General guidelines

Based on experience, the guidelines below apply to all uses of GitLab CICD, regardless of whether in a library project.

Know the pipeline types

GitLab CICD runs three distinct types of pipelines:

  • Branch pipelines, which run by default on any push that changes a branch, as well as most manual and scheduled pipeline runs
  • Tag pipelines, which run by default on any push that changes a tag
  • Merge Request pipelines which run under some conditions on pushes to a branch managed by a merge request, as well as manual pipeline runs from the merge request form

Without attention, a project can end up with multiple pipelines running on the same push, pipelines triggering other pipelines in a loop, or simple confusion. The patterns described under pipeline conditions help to simplify things.

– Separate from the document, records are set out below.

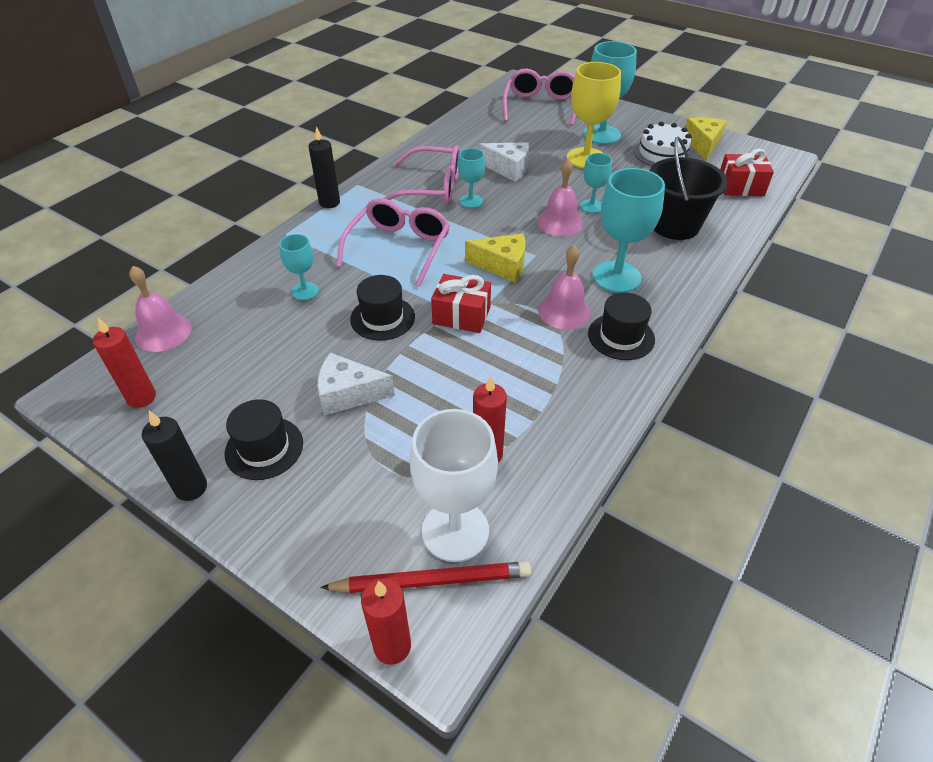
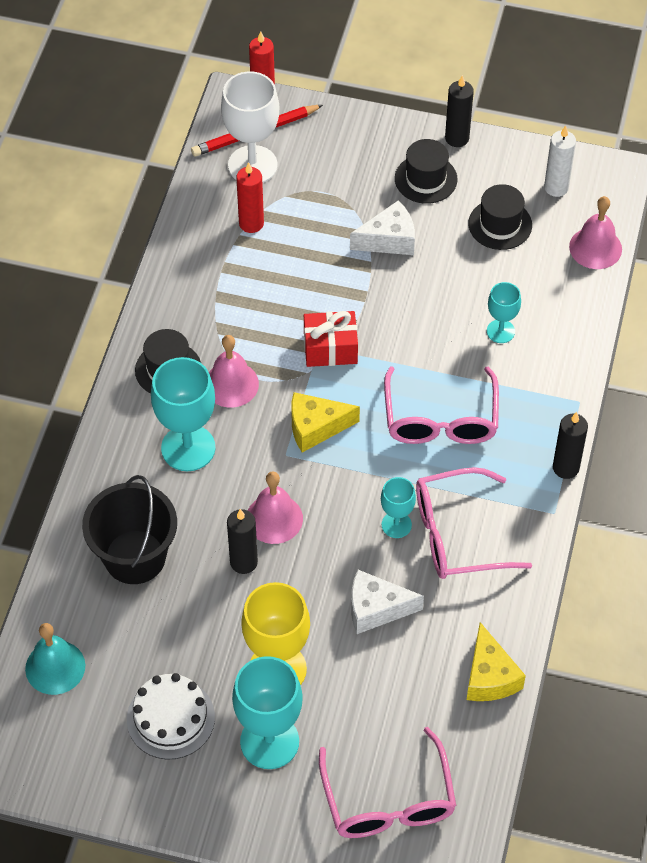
camera: 160 degrees right, 10 degrees up
red candle [93,318,156,408] -> white candle [544,125,576,197]
black hat [350,275,415,341] -> black hat moved to [468,184,532,250]
turquoise goblet [580,153,612,213] -> black candle [227,509,258,574]
yellow cheese [685,117,726,160] -> yellow cheese moved to [467,622,526,701]
red gift [720,149,774,196] -> turquoise bell [25,623,85,695]

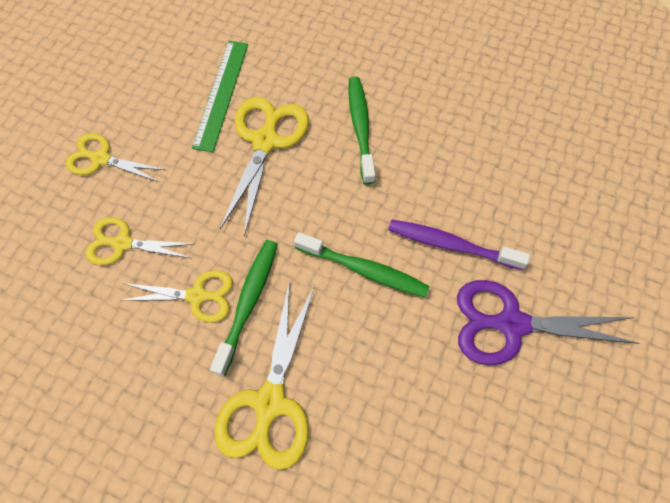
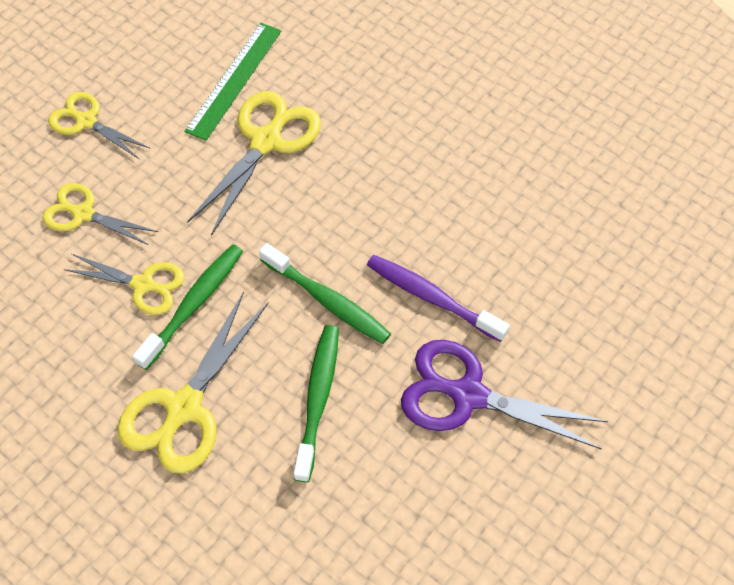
camera: 15 degrees right, 5 degrees down
green toothbrush [349,77,375,185] -> green toothbrush moved to [293,325,339,482]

Leverage stages for visual flow and dependency openness

Both needs: and stage: can be used to define the order in which jobs run. Some guidelines:

  • Without needs: or dependencies: a job runs when all the previous stages finish, and gets all the artifacts from all previous stages
  • If a job has any needs: at all, it will run when the needed jobs are done, potentially out of stage order - also then only gets artifacts from listed jobs
  • Use dependencies: to optimize artifact downloads (rarely necessary)
  • needs: can be used within a stage, but can look a little confusing in the web UI (where jobs are sorted alphabetically by default)
  • stage: allows control over how jobs are grouped together in both the pipeline page and the pipelines list
  • Define meaningful stages and let the artifacts flow to take advantage of the setenv/getenv pattern

Use base jobs to avoid global defaults

In CICD YAML, the globally-defined image: keyword is deprecated in favour of the default: keyword. Just keep in mind that the default: will apply to every job in the pipeline that doesn't define it's own image (or control defaults). Once the use of GitLab CICD becomes more sophisticated, with imports: and components, the global settings become confusing. Instead, use base jobs (called hidden jobs in the documentation) to reuse configuration. A simple example:


.maven:
  image: maven:3.8.7-openjdk-18-slim
  variables:
    MAVEN_CLI_OPTS: >-
      -Dmaven.repo.local=.m2/repository
  cache:
    paths:
      - .m2/repository
    key: maven

maven-build:
  extends: [.maven]
  script:
    - mvn build ${MAVEN_CLI_OPTS}

maven-deploy:
  extends: [.maven]
  ...

Avoid Git pushes in pipelines

I advise against performing Git operations (other than tagging) in a CICD pipeline, for several reasons:

  • The Git protocol is designed for source code repositories; CICD operations happen strictly downstream
  • GitLab's Job artifacts, Package registry, and Container registry capabilities provide managed, access-control mechanisms to store downstream information, avoiding the need to commit files such as build products back into a Git repository
  • GitLab's Releases and Environments capabilities provide mechanisms to track, control, and roll back deployments, avoiding the need for a "release tracking branch"
  • Without careful attention to detail, it's possible to accidentally set up CICD loops, where a Git push triggers a CICD run, which triggers another Git push, etc

In the event a Git push operation seems necessary, the operation would require either a deploy key with "Read-write" permission or an access token with write_repository permission. Access tokens expire (maximum expiration period of a year) and must be rotated. Read the documentation in detail before selecting and implementing an approach.